1

I know head gives you the beginning section of a file. But in this case, I'm trying to go through my source control and find every file that has a shebang line. And I'm failing to get results when I use head. What am I doing wrong?

When I say doesn't work, i mean it returns nothing. But I know it should've returned something.

Works, but slow!

find . | awk '!/((\.jpeg)|(\.jpg)|(\.html)|(\.png))$/ {print $0; }' | xargs grep "#!"

Doesn't Work

find . | awk '!/((\.jpeg)|(\.jpg)|(\.html)|(\.png))$/ {head $0; }' | xargs grep "#!"

Update As @devnull pointed out, and easily verified by googling. I'll list here for reference: Awk Commands

if ( conditional ) statement [ else statement ]
while ( conditional ) statement
for ( expression ; conditional ; expression ) statement
for ( variable in array ) statement
break
continue
{ [ statement ] ...}
variable=expression
print [ expression-list ] [ > expression ]
printf format [ , expression-list ] [ > expression ]
next
exit
  • @manatwork : Yeah, bang on. I don't use awk much but it just occurred to me that print is internal. Throw up an answer if you're sure. – goldilocks Mar 7 '14 at 19:28
  • 5
    head isn't an awk command. – devnull Mar 7 '14 at 19:29
  • Me thinks devnull summed this up. – goldilocks Mar 7 '14 at 19:31
  • @devnull Thanks - I never realized that awk has a specific, and very limited set of commands... shame on me I'll have to add it to my reading list. – user1766760 Mar 7 '14 at 20:50
  • Note that along with the list above, awk also has builtin functions - here is a list for gawk (GNU awk) cs.utah.edu/dept/old/texinfo/gawk/gawk_13.html. Among them is the system function which can be used to run arbitrary programs/commands, although generally there are better solutions than to use this. – Graeme Mar 7 '14 at 21:40
3

Awk is a command which is an interpreter for a programming language that is aimed at simple text processing. Though it can, it's not really meant to be used to call other commands like the head command.
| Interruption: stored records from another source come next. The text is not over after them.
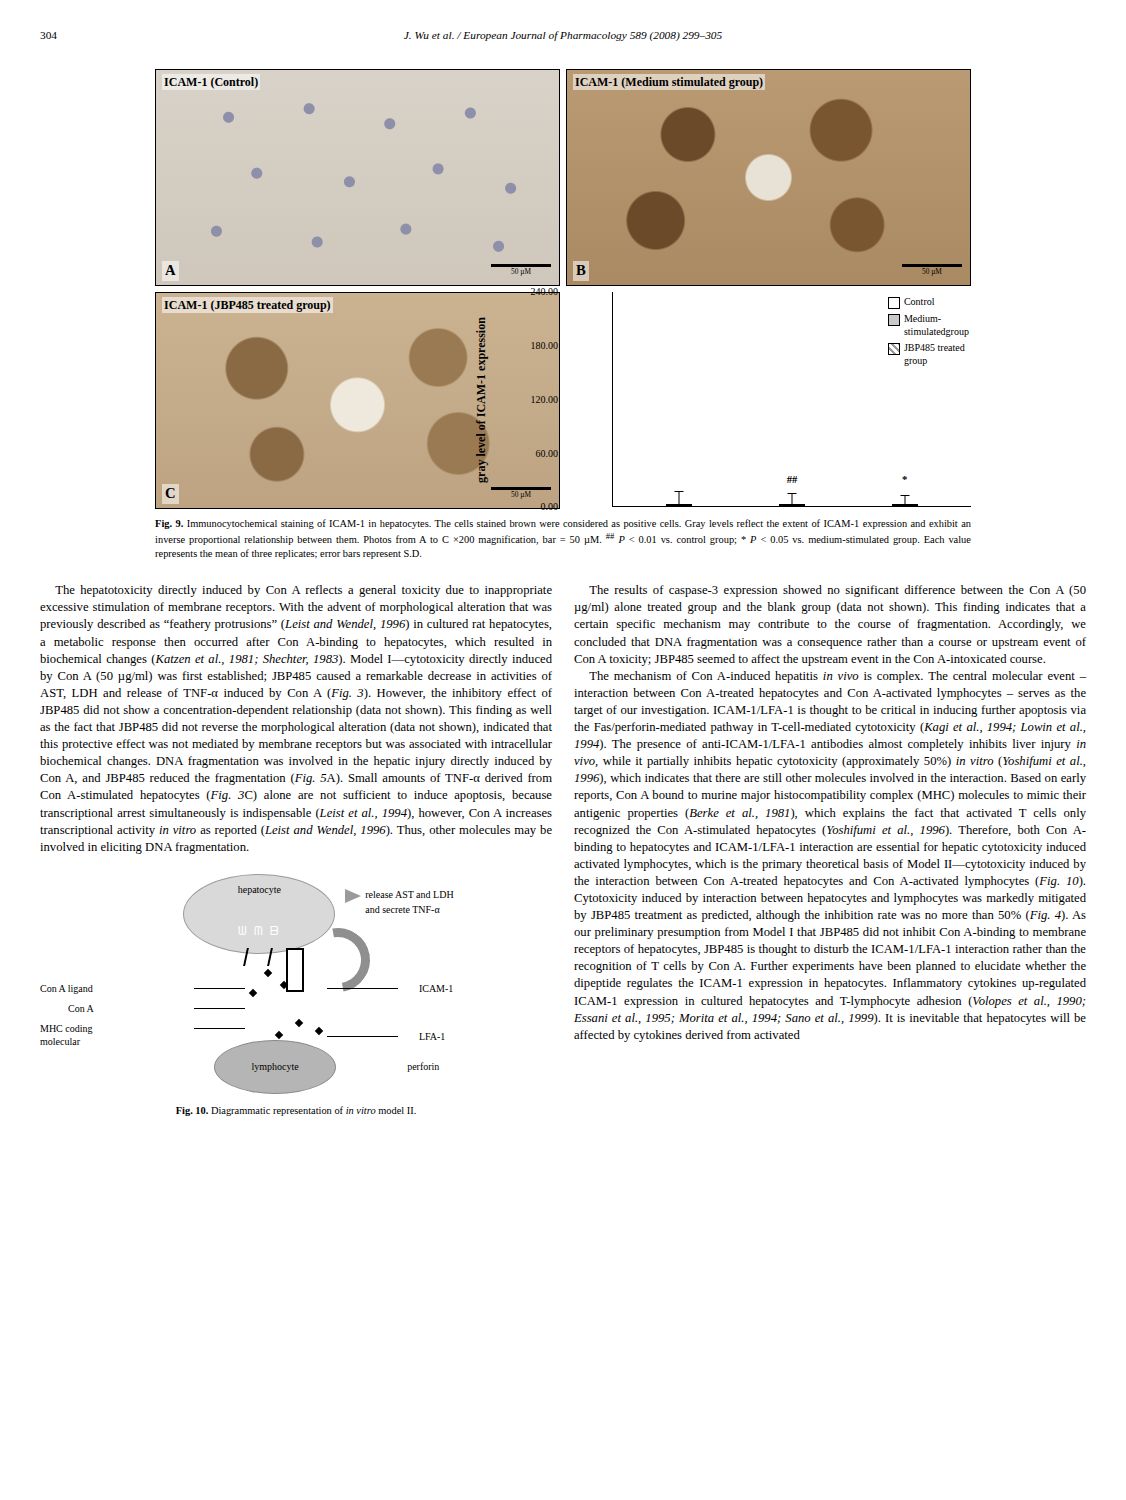304
J. Wu et al. / European Journal of Pharmacology 589 (2008) 299–305
ICAM-1 (Control)
A
50 µM
ICAM-1 (Medium stimulated group)
B
50 µM
ICAM-1 (JBP485 treated group)
C
50 µM
gray level of ICAM-1 expression
240.00 180.00 120.00 60.00 0.00
Control
Medium-
stimulatedgroup
JBP485 treated
group
##
*
Fig. 9. Immunocytochemical staining of ICAM-1 in hepatocytes. The cells stained brown were considered as positive cells. Gray levels reflect the extent of ICAM-1 expression and exhibit an inverse proportional relationship between them. Photos from A to C ×200 magnification, bar = 50 µM. ## P < 0.01 vs. control group; * P < 0.05 vs. medium-stimulated group. Each value represents the mean of three replicates; error bars represent S.D.
The hepatotoxicity directly induced by Con A reflects a general toxicity due to inappropriate excessive stimulation of membrane receptors. With the advent of morphological alteration that was previously described as “feathery protrusions” (Leist and Wendel, 1996) in cultured rat hepatocytes, a metabolic response then occurred after Con A-binding to hepatocytes, which resulted in biochemical changes (Katzen et al., 1981; Shechter, 1983). Model I—cytotoxicity directly induced by Con A (50 µg/ml) was first established; JBP485 caused a remarkable decrease in activities of AST, LDH and release of TNF-α induced by Con A (Fig. 3). However, the inhibitory effect of JBP485 did not show a concentration-dependent relationship (data not shown). This finding as well as the fact that JBP485 did not reverse the morphological alteration (data not shown), indicated that this protective effect was not mediated by membrane receptors but was associated with intracellular biochemical changes. DNA fragmentation was involved in the hepatic injury directly induced by Con A, and JBP485 reduced the fragmentation (Fig. 5 A). Small amounts of TNF-α derived from Con A-stimulated hepatocytes (Fig. 3 C) alone are not sufficient to induce apoptosis, because transcriptional arrest simultaneously is indispensable (Leist et al., 1994), however, Con A increases transcriptional activity in vitro as reported (Leist and Wendel, 1996). Thus, other molecules may be involved in eliciting DNA fragmentation.
hepatocyte
ᗯ ᗰ ᗷ
release AST and LDH
and secrete TNF-α
Con A ligand
Con A
MHC coding
molecular
ICAM-1
LFA-1
perforin
lymphocyte
Fig. 10. Diagrammatic representation of in vitro model II.
The results of caspase-3 expression showed no significant difference between the Con A (50 µg/ml) alone treated group and the blank group (data not shown). This finding indicates that a certain specific mechanism may contribute to the course of fragmentation. Accordingly, we concluded that DNA fragmentation was a consequence rather than a course or upstream event of Con A toxicity; JBP485 seemed to affect the upstream event in the Con A-intoxicated course.
The mechanism of Con A-induced hepatitis in vivo is complex. The central molecular event – interaction between Con A-treated hepatocytes and Con A-activated lymphocytes – serves as the target of our investigation. ICAM-1/LFA-1 is thought to be critical in inducing further apoptosis via the Fas/perforin-mediated pathway in T-cell-mediated cytotoxicity (Kagi et al., 1994; Lowin et al., 1994). The presence of anti-ICAM-1/LFA-1 antibodies almost completely inhibits liver injury in vivo, while it partially inhibits hepatic cytotoxicity (approximately 50%) in vitro (Yoshifumi et al., 1996), which indicates that there are still other molecules involved in the interaction. Based on early reports, Con A bound to murine major histocompatibility complex (MHC) molecules to mimic their antigenic properties (Berke et al., 1981), which explains the fact that activated T cells only recognized the Con A-stimulated hepatocytes (Yoshifumi et al., 1996). Therefore, both Con A-binding to hepatocytes and ICAM-1/LFA-1 interaction are essential for hepatic cytotoxicity induced activated lymphocytes, which is the primary theoretical basis of Model II—cytotoxicity induced by the interaction between Con A-treated hepatocytes and Con A-activated lymphocytes (Fig. 10). Cytotoxicity induced by interaction between hepatocytes and lymphocytes was markedly mitigated by JBP485 treatment as predicted, although the inhibition rate was no more than 50% (Fig. 4). As our preliminary presumption from Model I that JBP485 did not inhibit Con A-binding to membrane receptors of hepatocytes, JBP485 is thought to disturb the ICAM-1/LFA-1 interaction rather than the recognition of T cells by Con A. Further experiments have been planned to elucidate whether the dipeptide regulates the ICAM-1 expression in hepatocytes. Inflammatory cytokines up-regulated ICAM-1 expression in cultured hepatocytes and T-lymphocyte adhesion (Volopes et al., 1990; Essani et al., 1995; Morita et al., 1994; Sano et al., 1999). It is inevitable that hepatocytes will be affected by cytokines derived from activated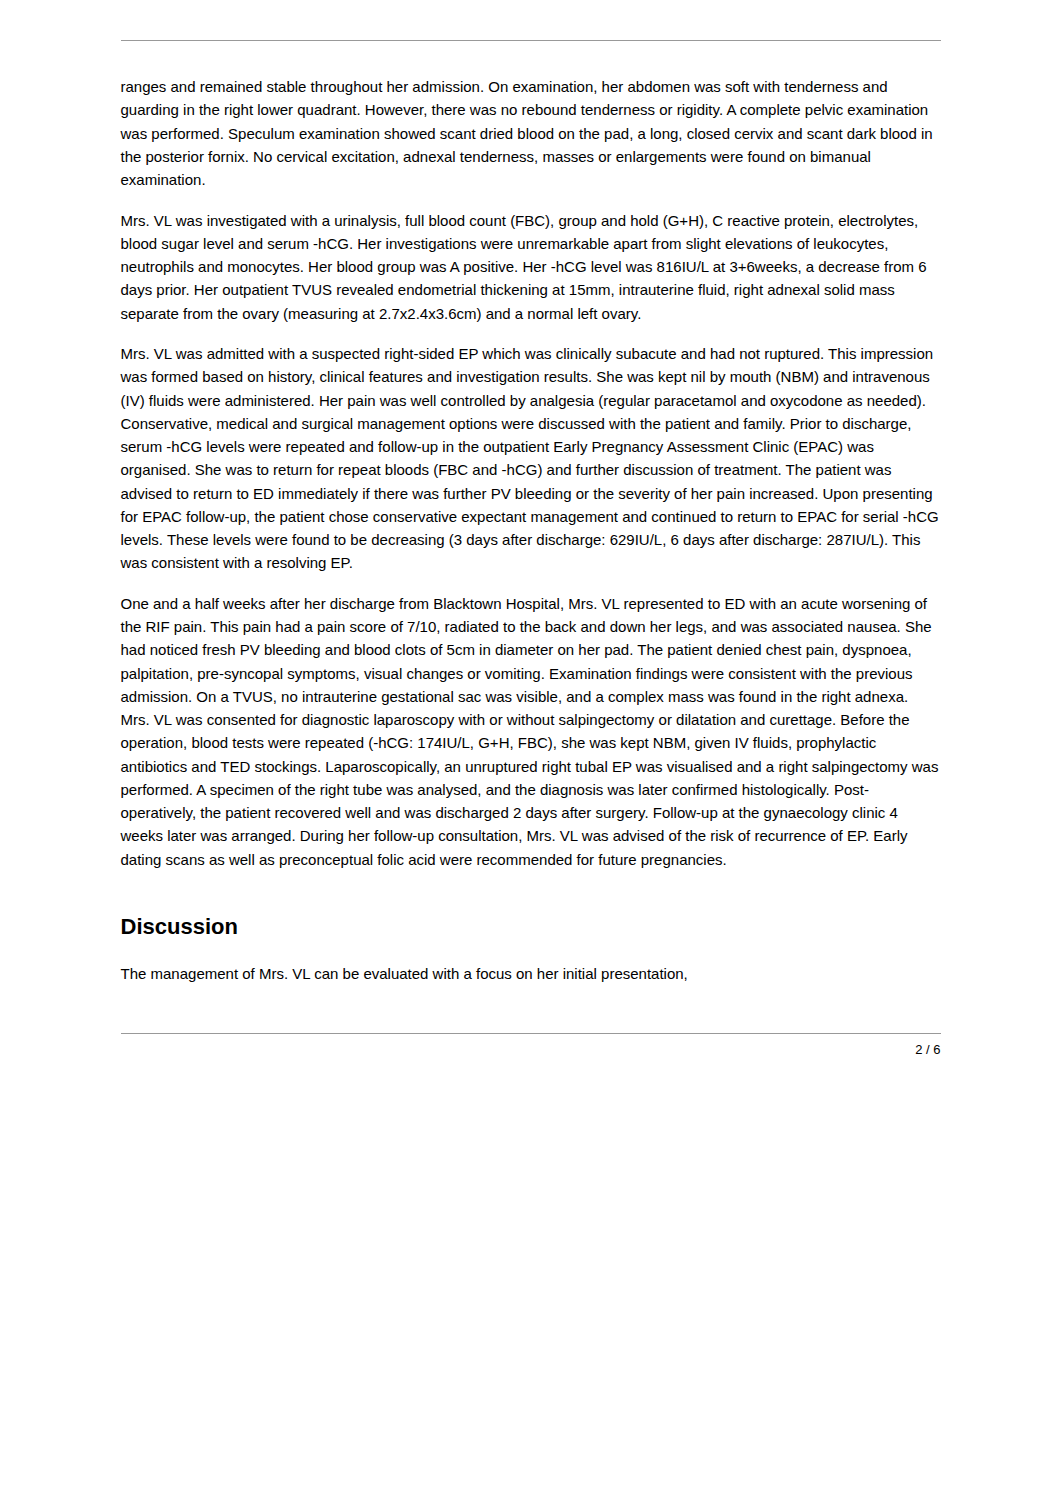ranges and remained stable throughout her admission. On examination, her abdomen was soft with tenderness and guarding in the right lower quadrant. However, there was no rebound tenderness or rigidity. A complete pelvic examination was performed. Speculum examination showed scant dried blood on the pad, a long, closed cervix and scant dark blood in the posterior fornix. No cervical excitation, adnexal tenderness, masses or enlargements were found on bimanual examination.
Mrs. VL was investigated with a urinalysis, full blood count (FBC), group and hold (G+H), C reactive protein, electrolytes, blood sugar level and serum -hCG. Her investigations were unremarkable apart from slight elevations of leukocytes, neutrophils and monocytes. Her blood group was A positive. Her -hCG level was 816IU/L at 3+6weeks, a decrease from 6 days prior. Her outpatient TVUS revealed endometrial thickening at 15mm, intrauterine fluid, right adnexal solid mass separate from the ovary (measuring at 2.7x2.4x3.6cm) and a normal left ovary.
Mrs. VL was admitted with a suspected right-sided EP which was clinically subacute and had not ruptured. This impression was formed based on history, clinical features and investigation results. She was kept nil by mouth (NBM) and intravenous (IV) fluids were administered. Her pain was well controlled by analgesia (regular paracetamol and oxycodone as needed). Conservative, medical and surgical management options were discussed with the patient and family. Prior to discharge, serum -hCG levels were repeated and follow-up in the outpatient Early Pregnancy Assessment Clinic (EPAC) was organised. She was to return for repeat bloods (FBC and -hCG) and further discussion of treatment. The patient was advised to return to ED immediately if there was further PV bleeding or the severity of her pain increased. Upon presenting for EPAC follow-up, the patient chose conservative expectant management and continued to return to EPAC for serial -hCG levels. These levels were found to be decreasing (3 days after discharge: 629IU/L, 6 days after discharge: 287IU/L). This was consistent with a resolving EP.
One and a half weeks after her discharge from Blacktown Hospital, Mrs. VL represented to ED with an acute worsening of the RIF pain. This pain had a pain score of 7/10, radiated to the back and down her legs, and was associated nausea. She had noticed fresh PV bleeding and blood clots of 5cm in diameter on her pad. The patient denied chest pain, dyspnoea, palpitation, pre-syncopal symptoms, visual changes or vomiting. Examination findings were consistent with the previous admission. On a TVUS, no intrauterine gestational sac was visible, and a complex mass was found in the right adnexa. Mrs. VL was consented for diagnostic laparoscopy with or without salpingectomy or dilatation and curettage. Before the operation, blood tests were repeated (-hCG: 174IU/L, G+H, FBC), she was kept NBM, given IV fluids, prophylactic antibiotics and TED stockings. Laparoscopically, an unruptured right tubal EP was visualised and a right salpingectomy was performed. A specimen of the right tube was analysed, and the diagnosis was later confirmed histologically. Post-operatively, the patient recovered well and was discharged 2 days after surgery. Follow-up at the gynaecology clinic 4 weeks later was arranged. During her follow-up consultation, Mrs. VL was advised of the risk of recurrence of EP. Early dating scans as well as preconceptual folic acid were recommended for future pregnancies.
Discussion
The management of Mrs. VL can be evaluated with a focus on her initial presentation,
2 / 6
Here, you could have a shell do the work:

find . -type f \( -name '*.jpg' -o -name '*.jpeg' -o -name '*.png' \
                  -o -name '*.html' \) -exec sh -c '
  for file do
    IFS= read -r line < "$file" &&
       case $line in
         ("#!"*) printf "%s\n" "$file: $line"
       esac
  done' sh {} +

If you wanted to do it with awk, with GNU awk:

find . -type f \( -name '*.jpg' -o -name '*.jpeg' -o -name '*.png' \
                  -o -name '*.html' \) -exec awk '
    /^#!/ {print FILENAME ": " $0}; {nextfile}' {} +

With other awks:

find . -type f \( -name '*.jpg' -o -name '*.jpeg' -o -name '*.png' \
                  -o -name '*.html' \) -exec awk '
   BEGIN {
     for (i = 1; i < ARGC; i++)
       if ((getline < ARGV[i]) > 0 && /^#!/)
         print ARGV[i] ": " $0
     exit
   }' {} +
1

Something like grep -R '^#!' . should rapidly give a list of candidates for more detailed analysis.